> _Directions for this task_
In the trofinetide study excerpt below, what scale does the RTT-COMC use to rate an individual's ability to communicate choices or preferences?

> _Excerpt provided_
The RTT-COMC is a clinician-completed assessment of the individual’s ability to communicate their choices or preferences using an eight-point Likert scale (0–7). This is an important measure of nonverbal communication; lower scores indicate more normal functioning [6].
Permission to use the CSBS-DP-IT Checklist was obtained prior to the initiation of the LAVENDER study. A summary of the studies included in the efficacy analyses and additional information on endpoints and sampling strategies are shown in the Supplementary Material, Tables S1 and S2.
Analysis Datasets and Populations
All participants enrolled in the studies used in the E–R modeling were females diagnosed with RTT. Key eligibility criteria for the phase 2 studies and LAVENDER are described in the Supplementary Material, Table S1. Demographic characteristics, including age, body weight, and body mass index, were collected in all of these studies. Baseline values were used to assess covariate effects in these E–R analyses. Data utilized in the creation of the analysis datasets included dosing information (amount, timing), treatment assignment, demographic data, clinical covariates, efficacy endpoint measurements, and timing of collection. The analysis population for each E–R model included individuals who received either placebo or trofinetide and had available trofinetide exposure measures.

Chart comprehension data
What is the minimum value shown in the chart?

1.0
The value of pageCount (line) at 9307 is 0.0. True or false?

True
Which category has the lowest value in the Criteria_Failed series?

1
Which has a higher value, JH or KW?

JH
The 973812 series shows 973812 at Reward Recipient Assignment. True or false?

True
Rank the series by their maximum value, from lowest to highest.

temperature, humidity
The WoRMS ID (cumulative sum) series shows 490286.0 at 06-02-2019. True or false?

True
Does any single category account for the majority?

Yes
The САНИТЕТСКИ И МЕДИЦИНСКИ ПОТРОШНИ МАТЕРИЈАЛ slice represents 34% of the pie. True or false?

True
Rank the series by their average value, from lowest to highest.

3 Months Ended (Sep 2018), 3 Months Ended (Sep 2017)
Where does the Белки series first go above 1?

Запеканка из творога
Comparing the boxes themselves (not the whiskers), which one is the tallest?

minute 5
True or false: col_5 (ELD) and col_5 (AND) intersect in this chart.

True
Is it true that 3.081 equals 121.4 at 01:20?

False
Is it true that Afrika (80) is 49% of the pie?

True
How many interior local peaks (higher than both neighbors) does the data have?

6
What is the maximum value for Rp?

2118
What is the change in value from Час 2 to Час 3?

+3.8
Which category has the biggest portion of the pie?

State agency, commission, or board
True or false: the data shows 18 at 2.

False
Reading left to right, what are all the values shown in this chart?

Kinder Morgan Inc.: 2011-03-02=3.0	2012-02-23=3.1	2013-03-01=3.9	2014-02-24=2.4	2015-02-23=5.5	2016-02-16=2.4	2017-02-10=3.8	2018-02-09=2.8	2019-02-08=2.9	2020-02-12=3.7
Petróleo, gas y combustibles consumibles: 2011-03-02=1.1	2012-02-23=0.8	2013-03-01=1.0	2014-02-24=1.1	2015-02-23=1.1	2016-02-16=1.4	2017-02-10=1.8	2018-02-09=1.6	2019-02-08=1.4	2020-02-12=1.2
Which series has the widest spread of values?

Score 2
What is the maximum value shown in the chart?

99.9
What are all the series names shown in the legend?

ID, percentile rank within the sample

> _Output for this task_
An eight-point Likert scale (0–7).